Records drawn from a dataset
┄┄┄┄┄┄┄┄┄┄

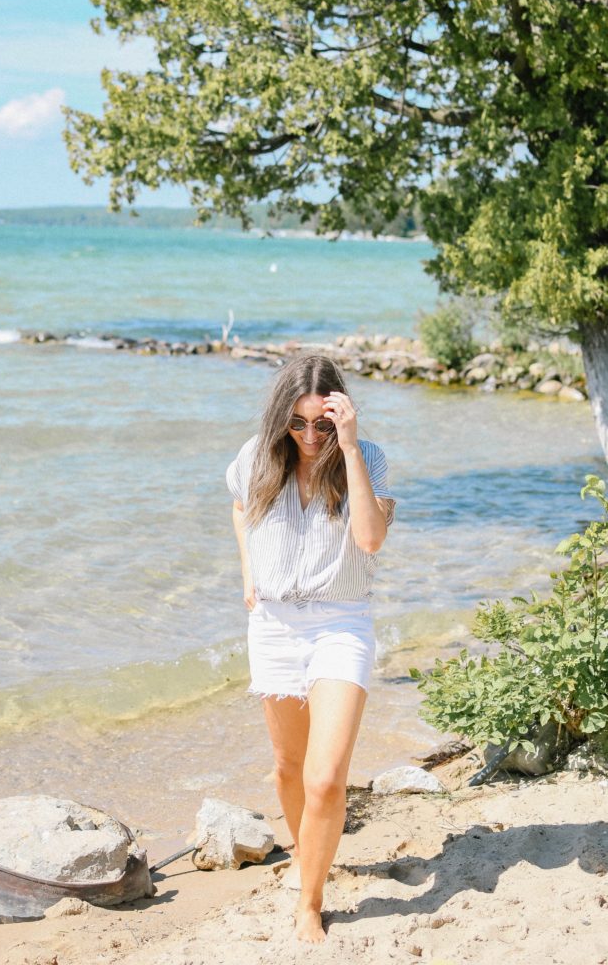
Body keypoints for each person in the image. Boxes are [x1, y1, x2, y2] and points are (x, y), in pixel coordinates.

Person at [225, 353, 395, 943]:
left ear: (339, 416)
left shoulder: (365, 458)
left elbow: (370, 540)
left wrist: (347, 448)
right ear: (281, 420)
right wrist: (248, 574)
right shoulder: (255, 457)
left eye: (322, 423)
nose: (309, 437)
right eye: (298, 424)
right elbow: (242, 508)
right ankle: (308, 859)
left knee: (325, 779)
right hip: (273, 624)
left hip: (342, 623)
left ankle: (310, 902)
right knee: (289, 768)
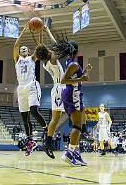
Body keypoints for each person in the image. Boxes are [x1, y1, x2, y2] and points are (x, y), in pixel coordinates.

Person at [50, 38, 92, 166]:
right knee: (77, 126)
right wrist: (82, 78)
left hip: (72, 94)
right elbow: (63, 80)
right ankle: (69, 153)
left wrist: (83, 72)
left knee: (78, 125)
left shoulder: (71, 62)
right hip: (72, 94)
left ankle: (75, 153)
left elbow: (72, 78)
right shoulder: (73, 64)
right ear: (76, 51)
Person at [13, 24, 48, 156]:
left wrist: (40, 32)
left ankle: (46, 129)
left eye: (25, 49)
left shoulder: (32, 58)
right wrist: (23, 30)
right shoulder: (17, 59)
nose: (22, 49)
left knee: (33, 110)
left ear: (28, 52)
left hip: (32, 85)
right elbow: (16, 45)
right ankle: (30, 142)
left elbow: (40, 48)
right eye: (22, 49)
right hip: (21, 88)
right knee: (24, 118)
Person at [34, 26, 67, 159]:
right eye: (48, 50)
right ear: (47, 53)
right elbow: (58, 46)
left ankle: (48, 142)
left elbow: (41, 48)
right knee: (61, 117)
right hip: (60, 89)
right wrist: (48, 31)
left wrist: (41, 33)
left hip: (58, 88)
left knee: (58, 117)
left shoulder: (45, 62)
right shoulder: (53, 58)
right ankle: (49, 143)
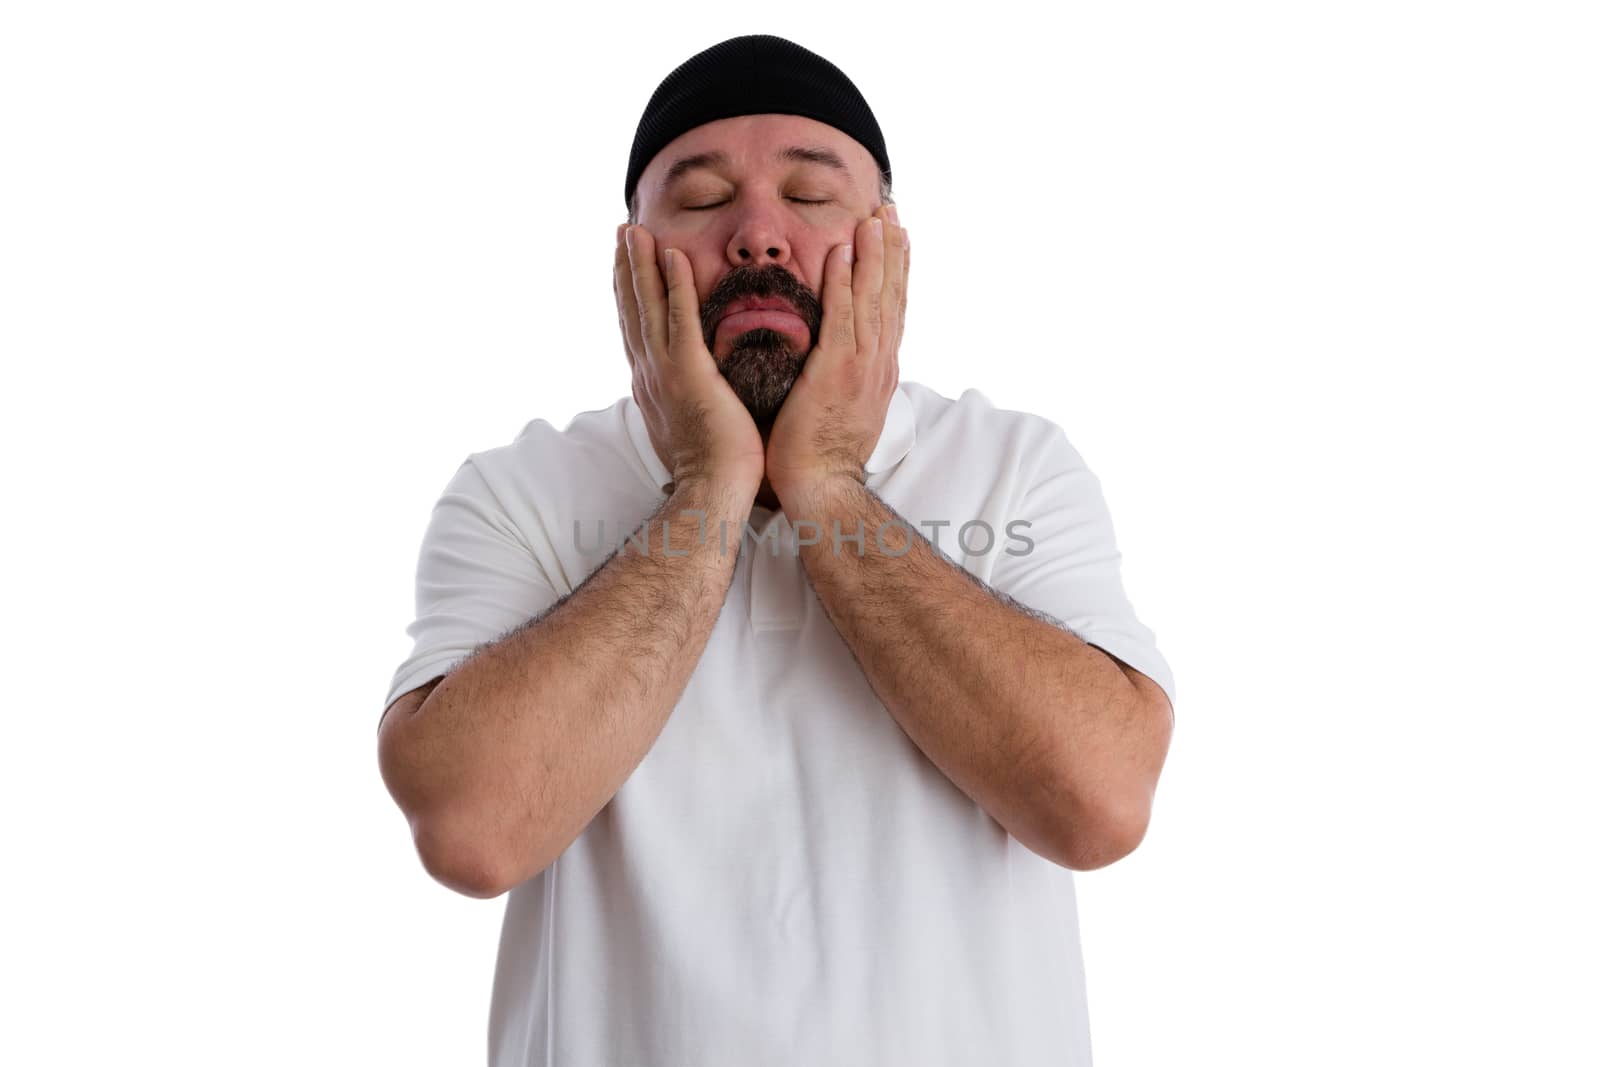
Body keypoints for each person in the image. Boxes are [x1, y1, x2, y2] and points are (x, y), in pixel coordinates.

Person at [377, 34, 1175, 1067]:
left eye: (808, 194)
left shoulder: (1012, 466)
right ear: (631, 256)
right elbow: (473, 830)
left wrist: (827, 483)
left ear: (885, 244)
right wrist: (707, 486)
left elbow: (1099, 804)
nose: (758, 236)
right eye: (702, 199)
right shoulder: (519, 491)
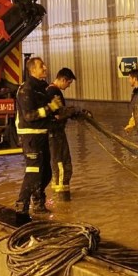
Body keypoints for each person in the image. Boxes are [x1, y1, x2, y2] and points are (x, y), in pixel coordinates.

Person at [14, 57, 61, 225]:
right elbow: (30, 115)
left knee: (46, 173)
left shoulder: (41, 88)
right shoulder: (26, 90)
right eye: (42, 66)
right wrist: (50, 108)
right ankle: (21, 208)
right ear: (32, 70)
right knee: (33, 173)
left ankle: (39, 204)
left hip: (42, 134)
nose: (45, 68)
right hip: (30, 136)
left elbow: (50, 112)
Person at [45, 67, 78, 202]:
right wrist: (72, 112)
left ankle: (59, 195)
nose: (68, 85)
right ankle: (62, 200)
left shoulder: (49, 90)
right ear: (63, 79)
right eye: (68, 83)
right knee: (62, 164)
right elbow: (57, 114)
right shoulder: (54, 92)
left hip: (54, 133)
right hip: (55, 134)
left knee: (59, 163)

┄┄┄┄┄┄┄┄┄┄

THE PROBLEM ->
Copy out all of the data word for word. Do not carry over any picture.

WRITTEN RESPONSE ->
Body keypoints for each person in the image. Boxes are [x1, y1, x2, y2] and points are (x, y), in pixel coordinates.

Person at [225, 353, 395, 943]:
left ear: (339, 416)
left shoulder: (365, 458)
left elbow: (370, 540)
left wrist: (347, 448)
right ear: (281, 420)
right wrist: (248, 574)
right shoulder: (255, 457)
left eye: (322, 423)
nose: (309, 437)
right eye: (298, 424)
right elbow: (242, 508)
right ankle: (308, 859)
left knee: (325, 779)
right hip: (273, 624)
left hip: (342, 623)
left ankle: (310, 902)
right knee: (289, 768)
Body keypoints for each person in the image. Boxes are [x1, y1, x2, y2] and points are (x, y), in pixel coordinates.

Person at [50, 38, 92, 166]:
right knee: (77, 126)
right wrist: (82, 78)
left hip: (72, 94)
right elbow: (63, 80)
right ankle: (69, 153)
left wrist: (83, 72)
left knee: (78, 125)
left shoulder: (71, 62)
right hip: (72, 94)
left ankle: (75, 153)
left elbow: (72, 78)
right shoulder: (73, 64)
right ear: (76, 51)
Person at [13, 24, 48, 156]:
left wrist: (40, 32)
left ankle: (46, 129)
left eye: (25, 49)
left shoulder: (32, 58)
right wrist: (23, 30)
right shoulder: (17, 59)
nose: (22, 49)
left knee: (33, 110)
left ear: (28, 52)
left hip: (32, 85)
right elbow: (16, 45)
right ankle: (30, 142)
left elbow: (40, 48)
right eye: (22, 49)
right hip: (21, 88)
right knee: (24, 118)
Person at [34, 26, 67, 159]:
right eye: (48, 50)
right ear: (47, 53)
right elbow: (58, 46)
left ankle: (48, 142)
left elbow: (41, 48)
right knee: (61, 117)
right hip: (60, 89)
right wrist: (48, 31)
left wrist: (41, 33)
left hip: (58, 88)
left knee: (58, 117)
left shoulder: (45, 62)
right shoulder: (53, 58)
right ankle: (49, 143)
Body keypoints for each person in the image. Boxes are [x1, y1, x2, y2] and points are (x, y), in pixel coordinates.

Person at [377, 34, 1175, 1067]:
left eye: (808, 194)
left shoulder: (1012, 466)
right ear: (631, 256)
right elbow: (473, 830)
left wrist: (827, 483)
left ear: (885, 244)
right wrist: (707, 486)
left elbow: (1099, 804)
nose: (758, 236)
right eye: (702, 199)
right shoulder: (519, 491)
Body keypoints for each person in the image. Boxes are [x1, y1, x2, y2] and points are (x, y), in pixel coordinates.

Person at [14, 57, 61, 225]:
right elbow: (30, 115)
left knee: (46, 173)
left shoulder: (41, 88)
right shoulder: (26, 90)
right eye: (42, 66)
right wrist: (50, 108)
right ankle: (21, 208)
right ear: (32, 70)
right knee: (33, 173)
left ankle: (39, 204)
left hip: (42, 134)
nose: (45, 68)
right hip: (30, 136)
left elbow: (50, 112)
Person at [45, 67, 78, 202]:
right wrist: (72, 112)
left ankle: (59, 195)
nose: (68, 85)
right ankle: (62, 200)
left shoulder: (49, 90)
right ear: (63, 79)
right eye: (68, 83)
right knee: (62, 164)
right elbow: (57, 114)
right shoulder: (54, 92)
left hip: (54, 133)
right hip: (55, 134)
left knee: (59, 163)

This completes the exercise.